■ **WORK INSTRUCTION**:
In the entries below, count every line with the word "National". Return only the count.

SUPPLIED INFORMATION: Begin

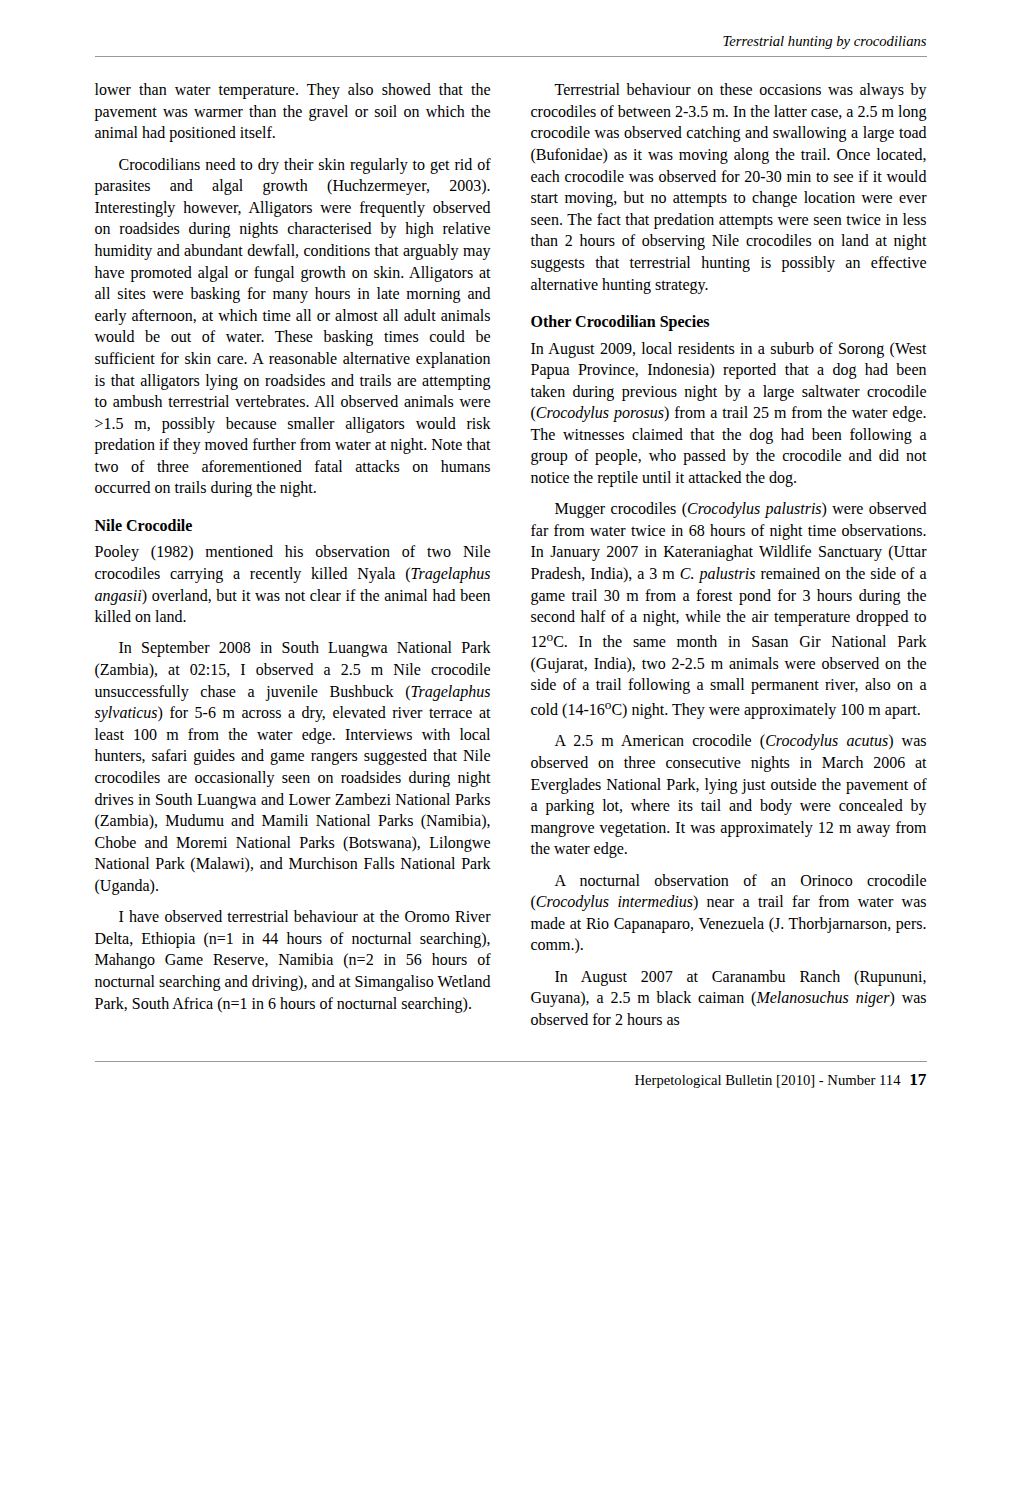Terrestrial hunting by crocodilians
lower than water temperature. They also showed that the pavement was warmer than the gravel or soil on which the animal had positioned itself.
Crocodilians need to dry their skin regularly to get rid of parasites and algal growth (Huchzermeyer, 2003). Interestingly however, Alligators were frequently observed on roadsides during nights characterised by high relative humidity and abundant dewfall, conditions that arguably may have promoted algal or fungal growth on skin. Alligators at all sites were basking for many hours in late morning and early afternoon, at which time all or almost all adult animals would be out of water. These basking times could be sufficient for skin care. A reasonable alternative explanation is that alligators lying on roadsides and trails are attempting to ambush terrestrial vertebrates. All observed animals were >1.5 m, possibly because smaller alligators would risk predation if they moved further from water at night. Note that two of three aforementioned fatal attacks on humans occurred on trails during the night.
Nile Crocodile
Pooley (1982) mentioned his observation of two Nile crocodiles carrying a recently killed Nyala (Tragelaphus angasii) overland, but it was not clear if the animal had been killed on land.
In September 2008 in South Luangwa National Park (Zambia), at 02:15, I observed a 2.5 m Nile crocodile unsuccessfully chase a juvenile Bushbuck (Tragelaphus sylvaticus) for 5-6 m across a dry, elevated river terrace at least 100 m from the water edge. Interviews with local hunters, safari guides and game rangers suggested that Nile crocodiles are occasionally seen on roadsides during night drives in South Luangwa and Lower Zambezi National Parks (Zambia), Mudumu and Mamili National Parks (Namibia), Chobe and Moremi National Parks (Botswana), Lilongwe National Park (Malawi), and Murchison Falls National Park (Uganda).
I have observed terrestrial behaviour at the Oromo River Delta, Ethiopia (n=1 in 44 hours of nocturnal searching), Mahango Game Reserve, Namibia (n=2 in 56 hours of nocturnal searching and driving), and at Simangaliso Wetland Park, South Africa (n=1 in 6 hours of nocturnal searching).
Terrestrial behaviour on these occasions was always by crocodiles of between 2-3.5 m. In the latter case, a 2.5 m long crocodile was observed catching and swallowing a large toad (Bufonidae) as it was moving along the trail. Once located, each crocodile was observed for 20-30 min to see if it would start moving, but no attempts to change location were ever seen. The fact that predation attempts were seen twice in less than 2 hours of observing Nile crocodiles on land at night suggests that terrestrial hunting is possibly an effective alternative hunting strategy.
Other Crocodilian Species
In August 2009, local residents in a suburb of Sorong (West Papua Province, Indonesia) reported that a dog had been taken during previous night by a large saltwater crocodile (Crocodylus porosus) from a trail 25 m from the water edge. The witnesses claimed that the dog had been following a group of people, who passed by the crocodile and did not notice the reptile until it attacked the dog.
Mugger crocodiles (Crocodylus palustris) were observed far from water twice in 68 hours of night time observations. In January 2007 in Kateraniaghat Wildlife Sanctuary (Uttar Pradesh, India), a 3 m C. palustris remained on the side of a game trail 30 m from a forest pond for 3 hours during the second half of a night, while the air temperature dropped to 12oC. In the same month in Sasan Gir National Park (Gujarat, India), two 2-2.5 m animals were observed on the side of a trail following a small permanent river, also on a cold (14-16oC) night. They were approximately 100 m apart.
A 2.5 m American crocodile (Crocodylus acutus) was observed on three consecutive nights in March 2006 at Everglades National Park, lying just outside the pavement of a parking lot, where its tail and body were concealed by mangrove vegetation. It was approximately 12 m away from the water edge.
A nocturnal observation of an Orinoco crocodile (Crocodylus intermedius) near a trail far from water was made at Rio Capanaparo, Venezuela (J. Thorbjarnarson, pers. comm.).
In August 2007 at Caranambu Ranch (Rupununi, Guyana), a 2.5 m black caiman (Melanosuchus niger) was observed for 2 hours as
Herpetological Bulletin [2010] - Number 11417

SUPPLIED INFORMATION: End
SUPPLIED INFORMATION: Begin

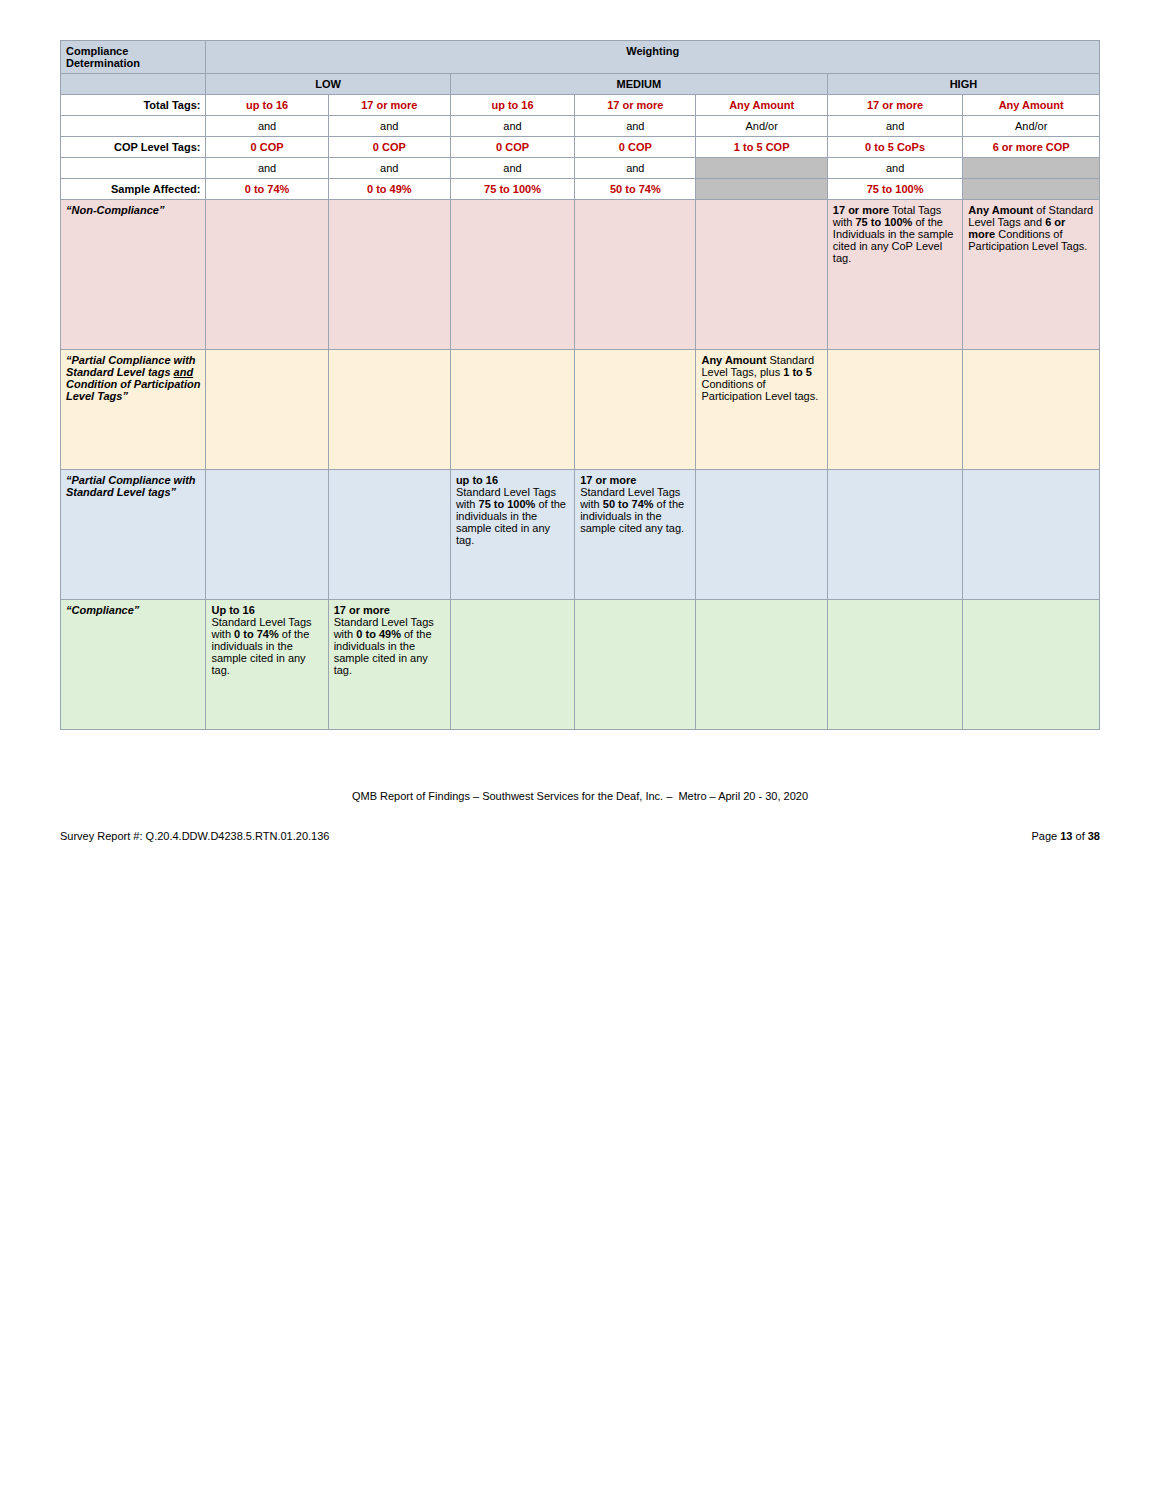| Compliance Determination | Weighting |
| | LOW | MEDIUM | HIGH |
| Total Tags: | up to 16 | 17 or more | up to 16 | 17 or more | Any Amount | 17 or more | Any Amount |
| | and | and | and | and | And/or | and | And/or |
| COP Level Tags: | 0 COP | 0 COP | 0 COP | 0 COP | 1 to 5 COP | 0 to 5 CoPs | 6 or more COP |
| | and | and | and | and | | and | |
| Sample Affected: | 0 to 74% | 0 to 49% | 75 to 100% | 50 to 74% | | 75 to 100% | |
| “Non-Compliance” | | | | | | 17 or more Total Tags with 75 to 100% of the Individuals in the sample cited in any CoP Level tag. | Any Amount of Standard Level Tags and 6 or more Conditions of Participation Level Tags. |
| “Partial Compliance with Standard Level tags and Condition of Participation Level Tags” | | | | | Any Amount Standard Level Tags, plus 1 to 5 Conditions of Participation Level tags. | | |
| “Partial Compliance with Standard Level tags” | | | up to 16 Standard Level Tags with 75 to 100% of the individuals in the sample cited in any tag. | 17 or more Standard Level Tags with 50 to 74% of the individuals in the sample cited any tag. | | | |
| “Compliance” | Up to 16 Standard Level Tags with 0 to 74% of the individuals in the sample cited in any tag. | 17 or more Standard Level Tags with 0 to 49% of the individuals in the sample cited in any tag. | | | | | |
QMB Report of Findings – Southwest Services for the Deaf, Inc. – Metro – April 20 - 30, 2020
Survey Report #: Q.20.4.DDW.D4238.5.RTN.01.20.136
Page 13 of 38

SUPPLIED INFORMATION: End

■ **YOUR SOLUTION**:
3